A new bacterium identified on the Tiangong space station has surprised the scientific community with its ability to withstand extreme conditions beyond Earth. In fact, the discovery could change the way we understand microbial life in extraterrestrial environments.
The strain, named Niallia tiangongensis, was found on the surface of equipment aboard the Chinese orbital module and is a previously unreported variant of the Niallia genus, classified within the Cytobacillaceae family.
The study, conducted by the Shenzhou Space Biotechnology Group in conjunction with the Beijing Institute of Space Systems Engineering, has been published in the International Journal of Systematic and Evolutionary Microbiology.
Complete genomic analysis revealed that this bacterium is morphologically similar to other bacteria in the same group, but differs in key functions. In particular, it exhibits high radiation tolerance and is capable of forming resistant spores and building biofilm layers that act as a shield against harsh environments, a trait that makes it a highly adapted organism for life in space.
Its resilience challenges what is currently known
In addition to its physical resilience, Niallia tiangongensis stands out also for its ability to break down elements into nitrogen and carbon, suggesting it could survive even in nutrient-poor conditions. Unlike its terrestrial relatives, this bacterium has lost the ability to utilise other energy sources common in similar strains.
The discovery was made possible by the Chinese station’s Habitable Area Microbiome Program, which regularly monitors the microbial environment within the orbiting laboratory. The samples were collected using swabs by the Shenzhou-15 mission crew and subsequently analysed on Earth using high-resolution imaging techniques and comparative phylogenetic studies, according to SCMP.

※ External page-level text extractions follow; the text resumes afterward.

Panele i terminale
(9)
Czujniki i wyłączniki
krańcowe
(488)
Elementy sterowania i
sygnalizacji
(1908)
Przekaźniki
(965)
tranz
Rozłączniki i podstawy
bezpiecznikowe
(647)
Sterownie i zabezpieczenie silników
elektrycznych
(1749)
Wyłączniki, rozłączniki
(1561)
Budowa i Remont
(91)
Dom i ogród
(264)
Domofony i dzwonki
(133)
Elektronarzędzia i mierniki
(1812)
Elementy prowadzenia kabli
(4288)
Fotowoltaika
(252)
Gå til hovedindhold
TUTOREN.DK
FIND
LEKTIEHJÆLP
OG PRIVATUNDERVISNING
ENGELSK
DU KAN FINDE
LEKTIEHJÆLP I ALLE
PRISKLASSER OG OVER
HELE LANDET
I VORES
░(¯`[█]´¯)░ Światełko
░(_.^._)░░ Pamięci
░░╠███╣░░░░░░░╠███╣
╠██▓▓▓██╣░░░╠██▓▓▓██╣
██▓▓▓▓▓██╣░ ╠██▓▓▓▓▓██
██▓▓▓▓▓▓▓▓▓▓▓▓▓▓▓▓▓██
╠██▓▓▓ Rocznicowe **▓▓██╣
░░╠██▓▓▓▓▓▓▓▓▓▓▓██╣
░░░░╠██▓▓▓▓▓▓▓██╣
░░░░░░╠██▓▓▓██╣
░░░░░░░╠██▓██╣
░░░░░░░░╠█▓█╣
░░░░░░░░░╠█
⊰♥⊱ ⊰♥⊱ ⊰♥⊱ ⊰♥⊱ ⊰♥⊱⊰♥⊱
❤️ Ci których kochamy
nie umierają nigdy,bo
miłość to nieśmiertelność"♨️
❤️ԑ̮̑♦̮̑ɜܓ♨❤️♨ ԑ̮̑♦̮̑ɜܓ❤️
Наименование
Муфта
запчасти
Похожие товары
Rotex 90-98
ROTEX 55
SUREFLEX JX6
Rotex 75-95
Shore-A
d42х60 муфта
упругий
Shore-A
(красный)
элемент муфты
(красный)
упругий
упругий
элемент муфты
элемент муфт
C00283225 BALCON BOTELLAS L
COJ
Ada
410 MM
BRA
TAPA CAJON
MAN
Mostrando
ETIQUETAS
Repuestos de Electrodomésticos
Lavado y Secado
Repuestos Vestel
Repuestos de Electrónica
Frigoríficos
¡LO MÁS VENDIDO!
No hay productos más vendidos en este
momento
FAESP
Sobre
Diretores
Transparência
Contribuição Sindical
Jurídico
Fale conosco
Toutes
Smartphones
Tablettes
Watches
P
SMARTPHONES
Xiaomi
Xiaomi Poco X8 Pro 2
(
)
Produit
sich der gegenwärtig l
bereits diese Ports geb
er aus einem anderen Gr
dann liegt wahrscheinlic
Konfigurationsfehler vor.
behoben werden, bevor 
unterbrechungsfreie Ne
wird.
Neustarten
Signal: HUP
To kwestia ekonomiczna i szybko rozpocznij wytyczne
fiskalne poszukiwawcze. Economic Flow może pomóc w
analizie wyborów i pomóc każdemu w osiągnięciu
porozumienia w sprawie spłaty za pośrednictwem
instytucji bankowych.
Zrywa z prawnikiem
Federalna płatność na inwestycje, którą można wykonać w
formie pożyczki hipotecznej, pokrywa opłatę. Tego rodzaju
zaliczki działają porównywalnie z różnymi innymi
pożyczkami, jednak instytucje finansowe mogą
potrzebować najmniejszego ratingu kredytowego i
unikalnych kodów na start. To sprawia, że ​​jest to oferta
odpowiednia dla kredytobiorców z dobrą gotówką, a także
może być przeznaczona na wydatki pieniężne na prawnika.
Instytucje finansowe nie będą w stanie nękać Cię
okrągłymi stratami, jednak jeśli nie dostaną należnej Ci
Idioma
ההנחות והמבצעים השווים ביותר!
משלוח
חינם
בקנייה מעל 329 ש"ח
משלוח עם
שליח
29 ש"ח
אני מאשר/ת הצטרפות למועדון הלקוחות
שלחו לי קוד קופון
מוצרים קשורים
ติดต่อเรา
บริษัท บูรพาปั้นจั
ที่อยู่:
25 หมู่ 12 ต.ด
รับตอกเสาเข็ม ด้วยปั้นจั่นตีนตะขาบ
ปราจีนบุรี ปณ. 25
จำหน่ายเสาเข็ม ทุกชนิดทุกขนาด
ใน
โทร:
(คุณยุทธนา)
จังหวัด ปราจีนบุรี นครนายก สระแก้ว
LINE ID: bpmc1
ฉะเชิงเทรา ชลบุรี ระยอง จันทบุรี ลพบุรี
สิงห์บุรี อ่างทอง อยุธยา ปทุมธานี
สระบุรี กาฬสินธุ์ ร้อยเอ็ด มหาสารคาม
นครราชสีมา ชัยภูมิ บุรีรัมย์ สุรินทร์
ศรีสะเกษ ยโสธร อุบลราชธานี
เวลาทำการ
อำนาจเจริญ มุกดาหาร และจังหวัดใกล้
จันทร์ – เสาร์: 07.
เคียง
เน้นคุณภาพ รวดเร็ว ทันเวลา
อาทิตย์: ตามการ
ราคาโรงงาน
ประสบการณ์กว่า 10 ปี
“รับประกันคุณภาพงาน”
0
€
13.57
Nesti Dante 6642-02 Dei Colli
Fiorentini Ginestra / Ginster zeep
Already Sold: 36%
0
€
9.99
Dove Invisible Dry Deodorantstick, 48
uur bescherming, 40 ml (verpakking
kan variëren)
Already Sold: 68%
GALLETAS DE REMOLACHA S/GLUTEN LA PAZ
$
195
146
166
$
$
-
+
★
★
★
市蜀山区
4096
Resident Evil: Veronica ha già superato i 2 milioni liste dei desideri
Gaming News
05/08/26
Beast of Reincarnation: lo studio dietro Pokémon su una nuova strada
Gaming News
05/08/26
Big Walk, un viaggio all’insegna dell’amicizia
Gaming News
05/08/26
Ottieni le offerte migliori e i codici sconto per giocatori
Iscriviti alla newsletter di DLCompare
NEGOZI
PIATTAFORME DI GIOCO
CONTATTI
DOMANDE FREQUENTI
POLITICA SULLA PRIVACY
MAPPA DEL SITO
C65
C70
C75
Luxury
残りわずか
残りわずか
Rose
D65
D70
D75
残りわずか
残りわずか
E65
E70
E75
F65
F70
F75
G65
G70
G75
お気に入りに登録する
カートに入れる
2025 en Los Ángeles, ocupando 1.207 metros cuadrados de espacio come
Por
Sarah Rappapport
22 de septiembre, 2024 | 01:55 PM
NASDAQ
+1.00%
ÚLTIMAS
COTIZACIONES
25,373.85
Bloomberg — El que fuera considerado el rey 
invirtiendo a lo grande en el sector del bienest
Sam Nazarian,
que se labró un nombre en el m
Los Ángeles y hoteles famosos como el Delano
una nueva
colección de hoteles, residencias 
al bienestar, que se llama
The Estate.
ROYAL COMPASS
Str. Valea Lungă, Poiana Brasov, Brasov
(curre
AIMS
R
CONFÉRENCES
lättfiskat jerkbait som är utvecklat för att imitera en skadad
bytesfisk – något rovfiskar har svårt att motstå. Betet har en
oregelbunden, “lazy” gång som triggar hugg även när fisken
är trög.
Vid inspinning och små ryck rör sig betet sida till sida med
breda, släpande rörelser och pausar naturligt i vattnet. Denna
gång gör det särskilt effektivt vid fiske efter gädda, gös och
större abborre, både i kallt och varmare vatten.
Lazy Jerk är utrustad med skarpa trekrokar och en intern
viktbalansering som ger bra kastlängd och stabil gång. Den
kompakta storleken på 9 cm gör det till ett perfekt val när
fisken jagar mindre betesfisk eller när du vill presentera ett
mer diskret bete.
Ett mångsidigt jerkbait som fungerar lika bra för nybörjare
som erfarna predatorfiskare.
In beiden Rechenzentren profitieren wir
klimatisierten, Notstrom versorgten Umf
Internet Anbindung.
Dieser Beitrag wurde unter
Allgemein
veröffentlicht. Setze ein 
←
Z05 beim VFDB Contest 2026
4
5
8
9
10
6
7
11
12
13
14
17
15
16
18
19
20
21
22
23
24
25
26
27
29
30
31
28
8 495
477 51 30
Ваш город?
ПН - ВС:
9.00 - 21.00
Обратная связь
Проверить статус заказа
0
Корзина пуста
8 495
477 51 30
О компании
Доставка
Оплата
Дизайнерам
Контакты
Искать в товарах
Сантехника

Niallia tiangongensis sp. nov., isolated from the China Space Station. #TIC2025 https://t.co/Ii4chy2gPH pic.twitter.com/YDHooCx6xk
— Science News (@SciencNews) May 17, 2025According to the researchers, the resistance of this bacterium “defies what we currently know” and represents a key case in studying the adaptation of microorganisms in closed environments, which will have a direct impact on the protection of astronauts and the design of life support systems during long-duration missions.
Although it has not been determined whether Niallia tiangongensis poses a direct threat, its relative Niallia circulans is known to cause sepsis in immunosuppressed patients.
The discovery also calls for a review of disinfection and microbial isolation protocols onboard spacecraft. Previous research has shown that, even in clean rooms used by agencies like NASA, dozens of bacterial species have been identified that are capable of surviving in supposedly sterile environments.